Le Parlement zimbabwéen a approuvé d’importantes révisions constitutionnelles prévoyant la prolongation de deux ans du mandat du président Emmerson Mnangagwa et la suppression de l’élection présidentielle au suffrage universel direct, franchissant ainsi la dernière étape législative avant leur entrée en vigueur.
Le texte de la révision constitutionnelle au Zimbabwe, prolongeant de deux ans l’actuel mandat présidentiel, doit désormais être promulgué par le chef de l’État après son adoption, mardi, par l’Assemblée nationale, qui l’a approuvé par 226 voix contre 41. Les amendements avaient auparavant été validés par le Sénat.
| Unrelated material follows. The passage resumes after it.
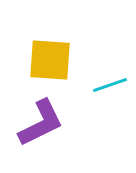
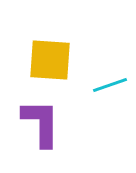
purple L-shape: rotated 64 degrees counterclockwise
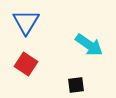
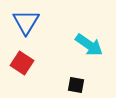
red square: moved 4 px left, 1 px up
black square: rotated 18 degrees clockwise
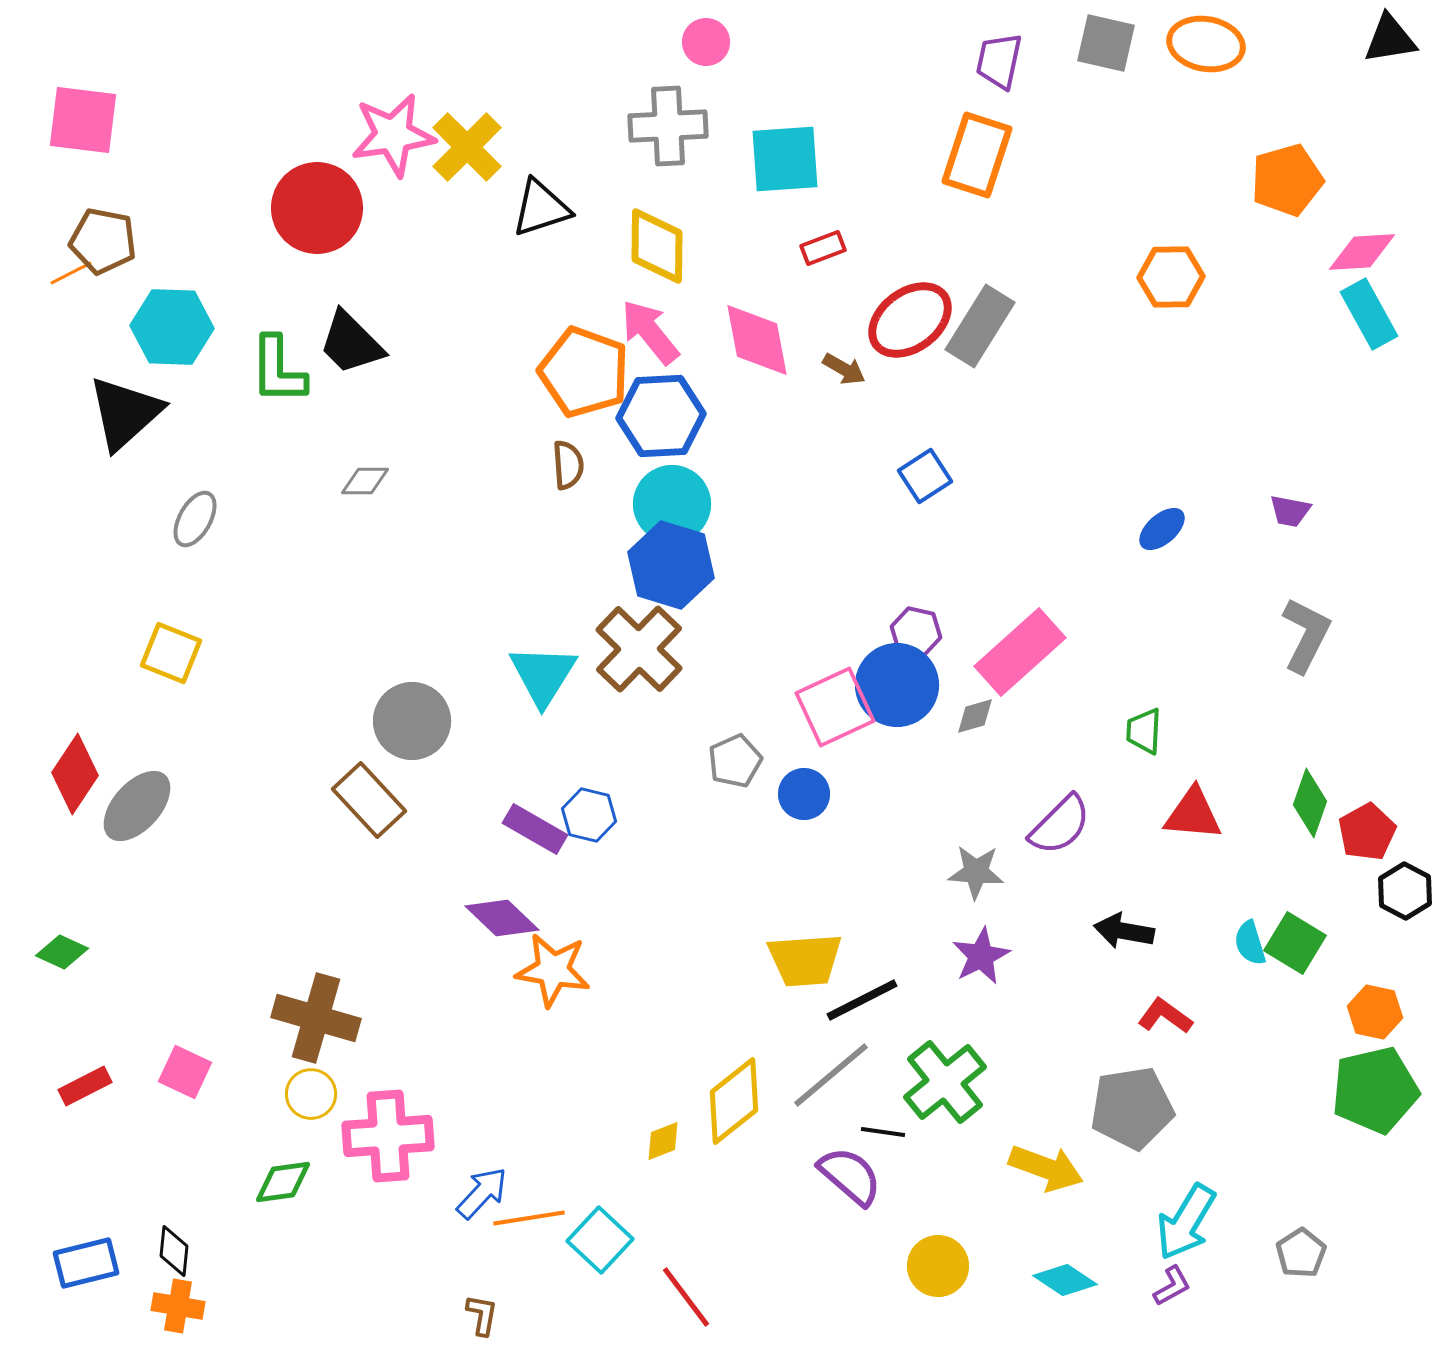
Ces dispositions constituent l’essentiel du projet de révision constitutionnelle n° 3 (CAB3), un ensemble de réformes que ses détracteurs qualifient de « coup d’État constitutionnel ».
Le CAB3 fait passer la durée des mandats présidentiel et parlementaire de cinq à sept ans. En conséquence, le second et dernier mandat du président Mnangagwa, qui devait s’achever en 2028, serait prolongé jusqu’en 2030.
Le texte prévoit également de remplacer l’élection présidentielle au suffrage universel direct par un système dans lequel le président serait désigné par le Parlement, revenant ainsi sur une réforme électorale en vigueur depuis 1987.
Les partis d’opposition et plusieurs experts juridiques estiment que ces modifications renforcent l’emprise du parti au pouvoir, la ZANU-PF, sur les institutions de l’État. Ils soutiennent également qu’elles contreviennent aux dispositions constitutionnelles interdisant aux dirigeants en exercice de bénéficier de changements relatifs à la durée des mandats.
L’opposition réclame l’organisation d’un référendum national, estimant que ces amendements portent atteinte aux principes de responsabilité démocratique et de souveraineté populaire.